▸ **Task brief**
Without the images, reproduce every entry exactly.

[Stored data entries]
'''

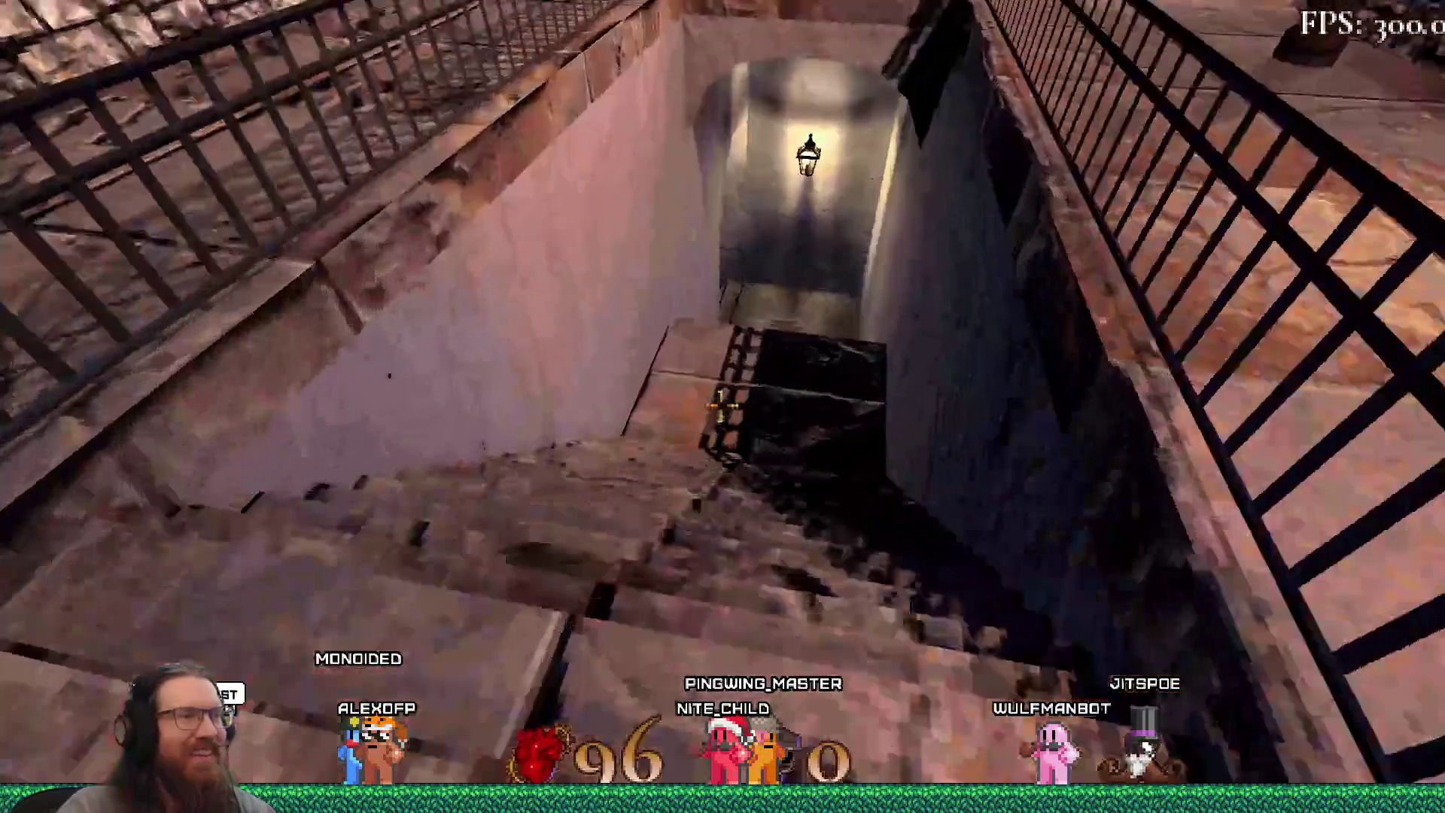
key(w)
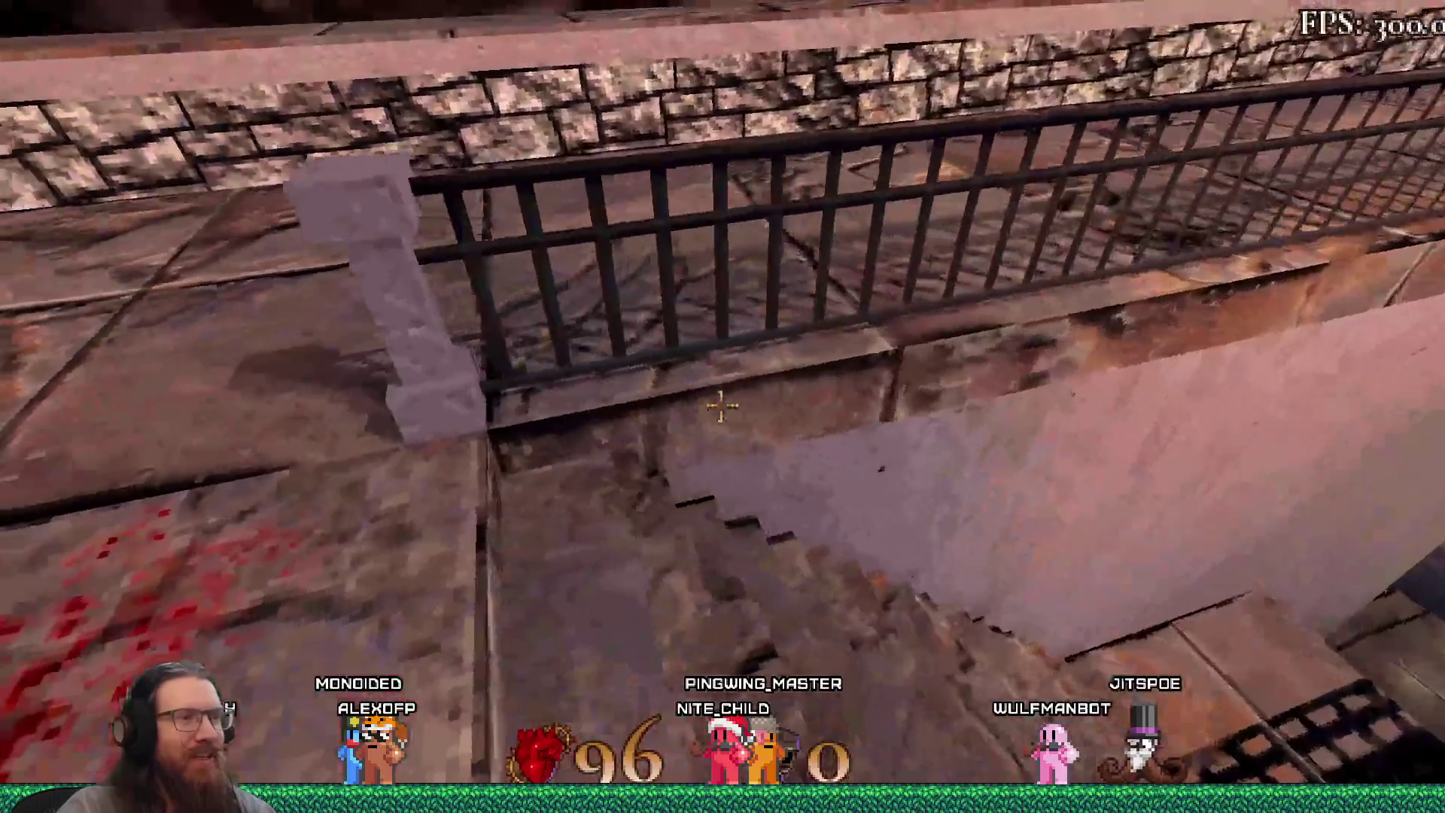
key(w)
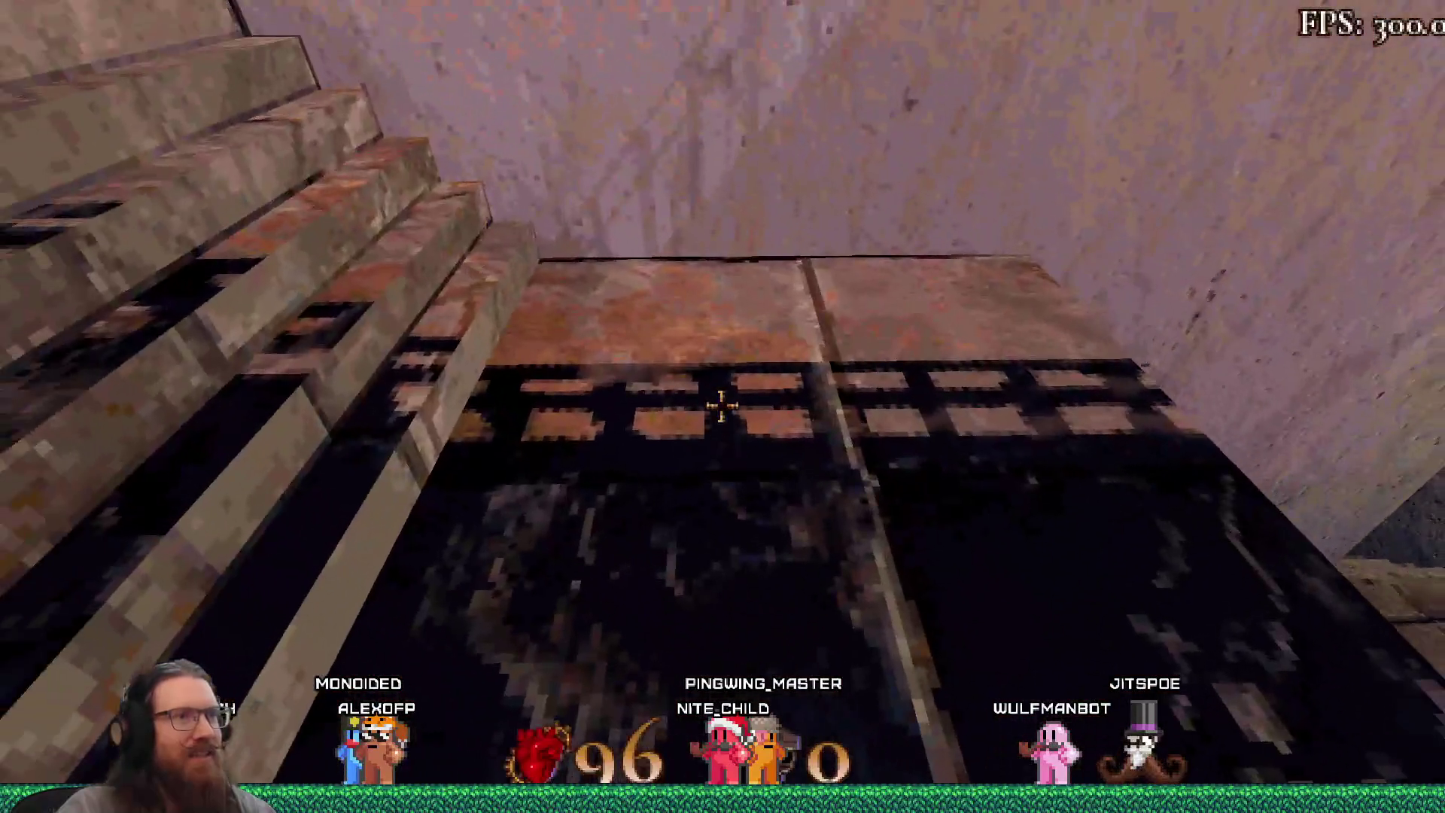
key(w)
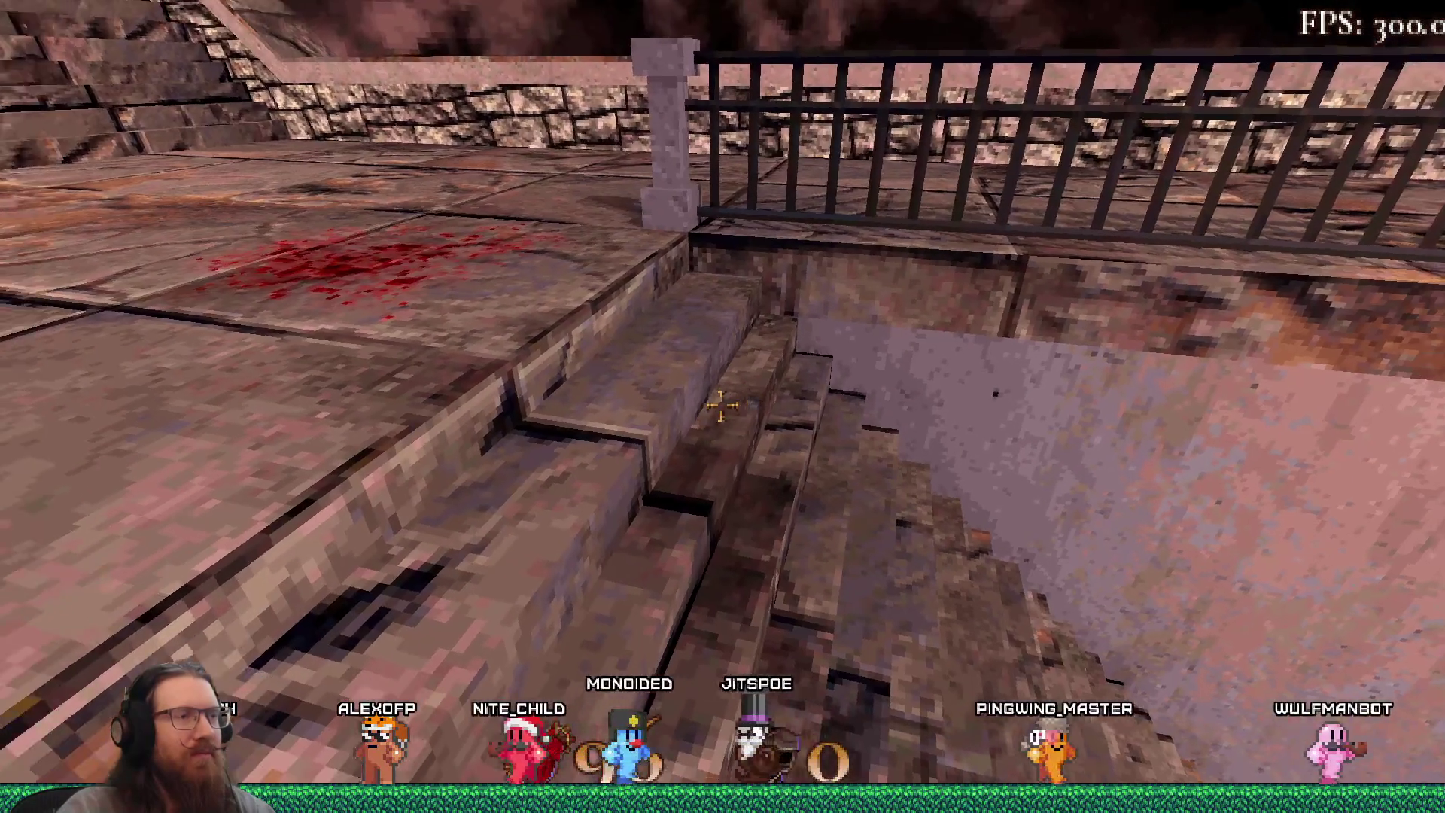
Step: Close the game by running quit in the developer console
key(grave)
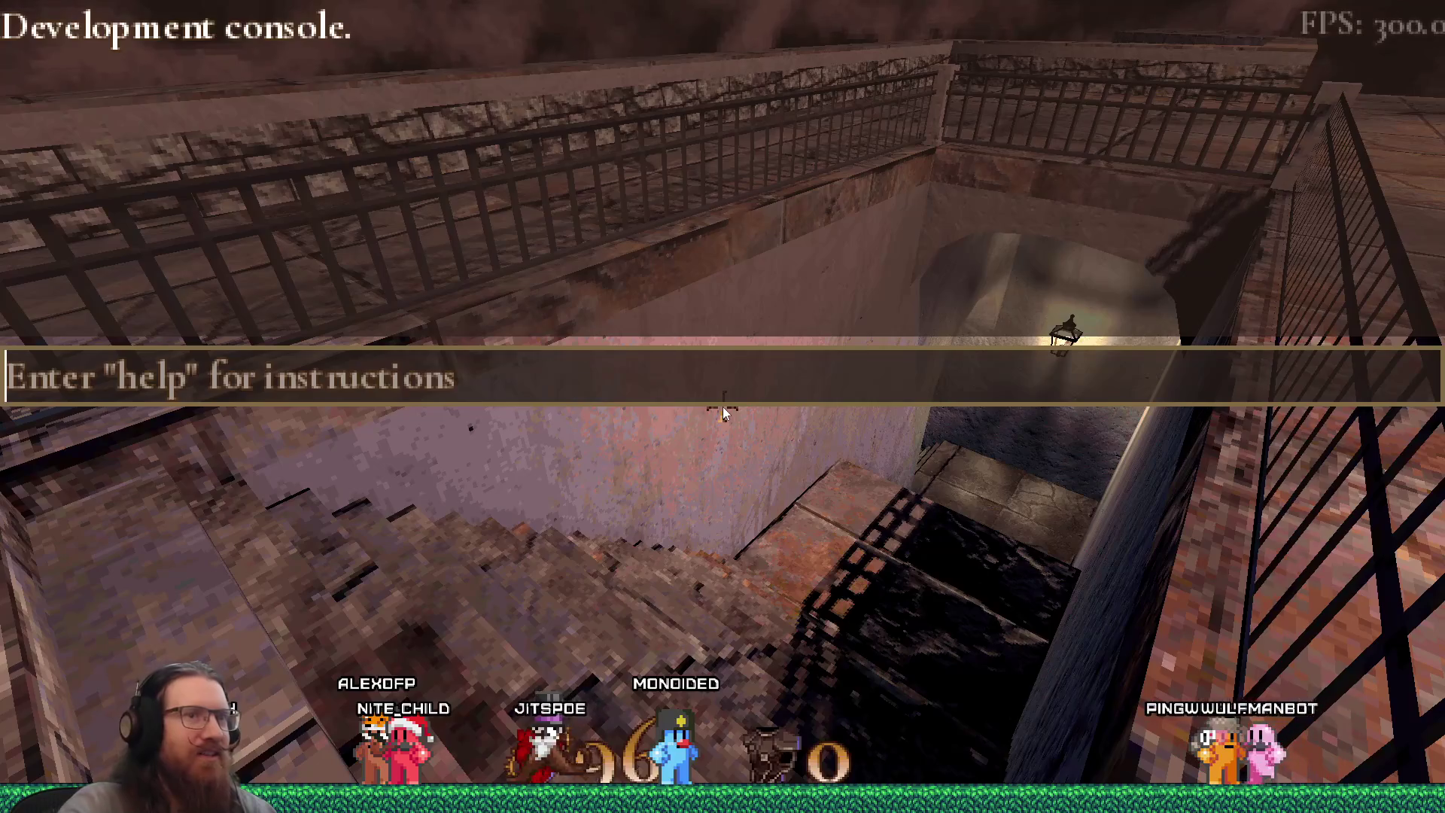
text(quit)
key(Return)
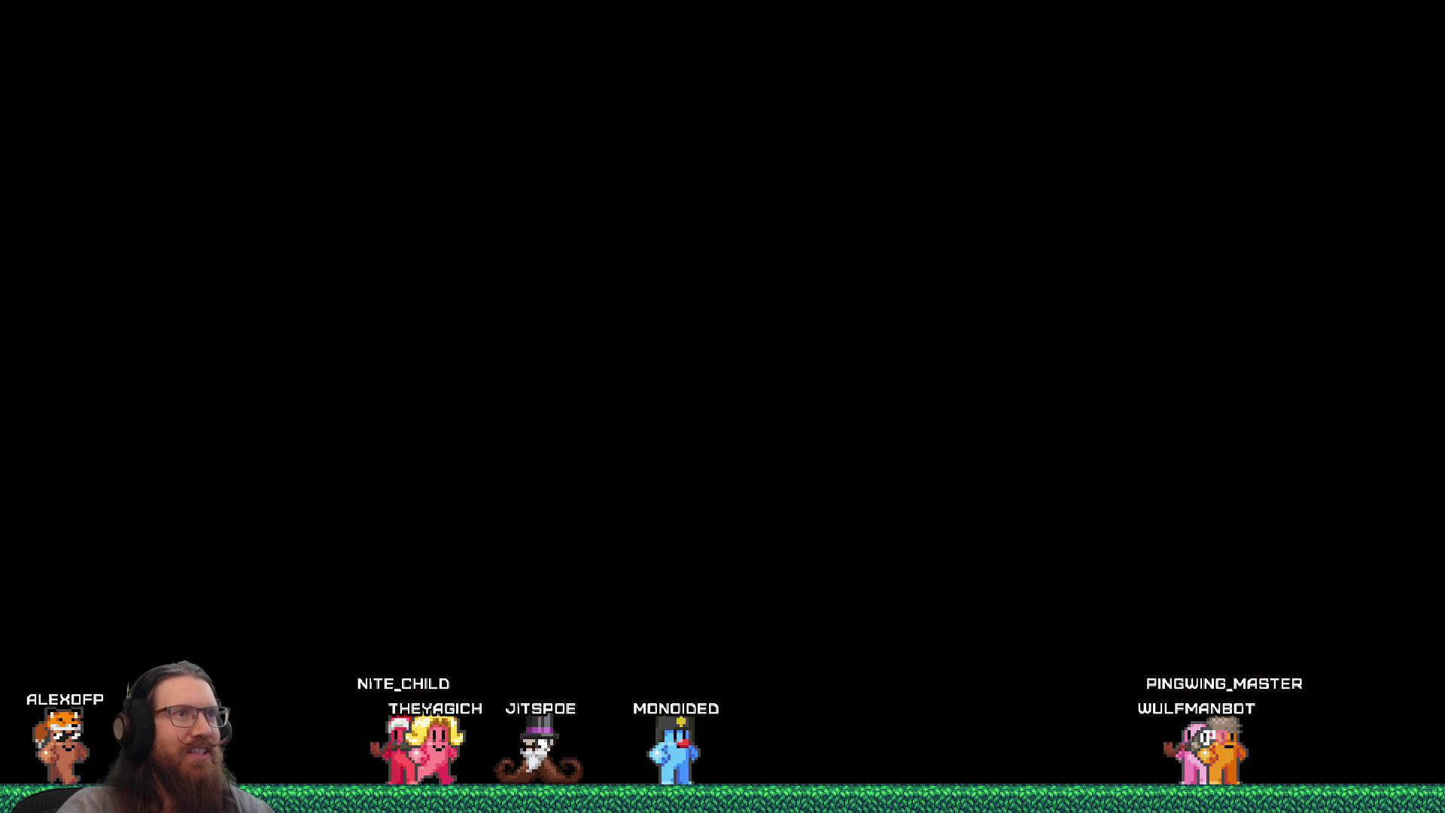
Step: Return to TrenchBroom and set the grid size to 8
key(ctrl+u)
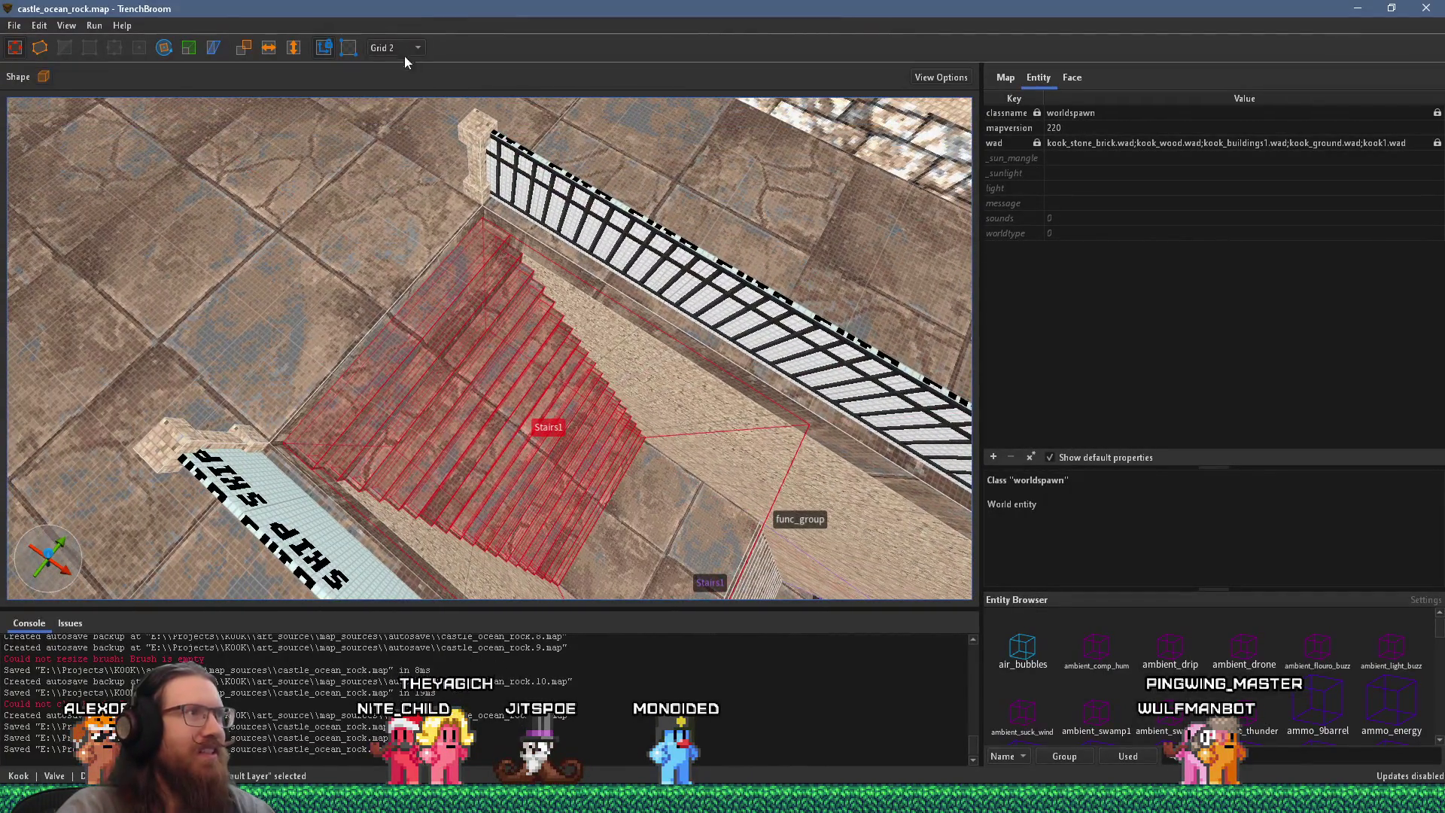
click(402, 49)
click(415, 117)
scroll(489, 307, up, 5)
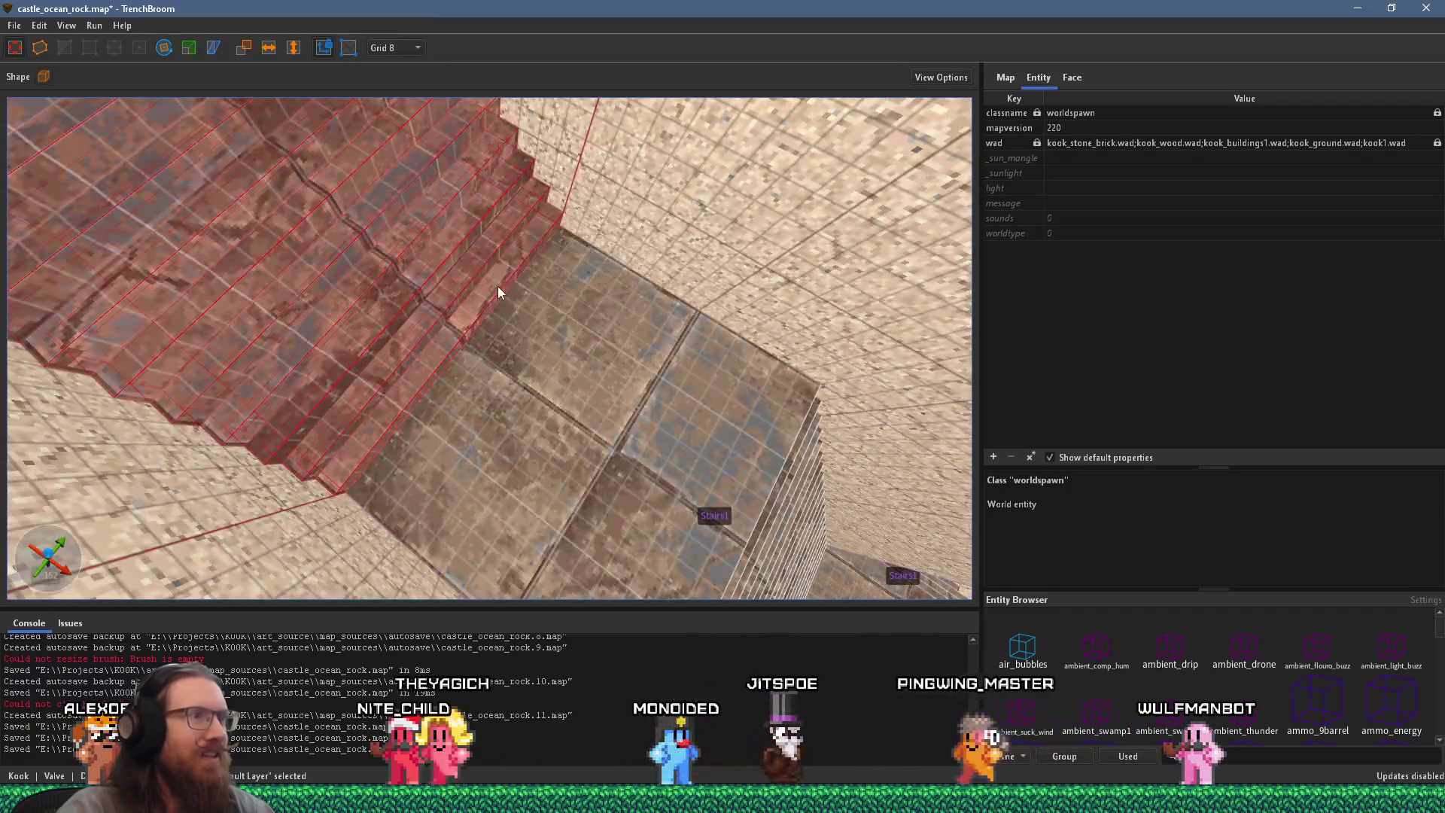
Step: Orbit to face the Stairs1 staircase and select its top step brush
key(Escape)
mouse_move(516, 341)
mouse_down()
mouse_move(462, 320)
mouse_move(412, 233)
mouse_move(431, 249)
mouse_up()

'''

▸ **Response box**
key(w)
key(w)
key(w)
Step: Close the game by running quit in the developer console
key(grave)
text(quit)
key(Return)
Step: Return to TrenchBroom and set the grid size to 8
key(ctrl+u)
click(402, 49)
click(415, 117)
scroll(489, 307, up, 5)
Step: Orbit to face the Stairs1 staircase and select its top step brush
key(Escape)
mouse_move(516, 341)
mouse_down()
mouse_move(462, 320)
mouse_move(412, 233)
mouse_move(431, 249)
mouse_up()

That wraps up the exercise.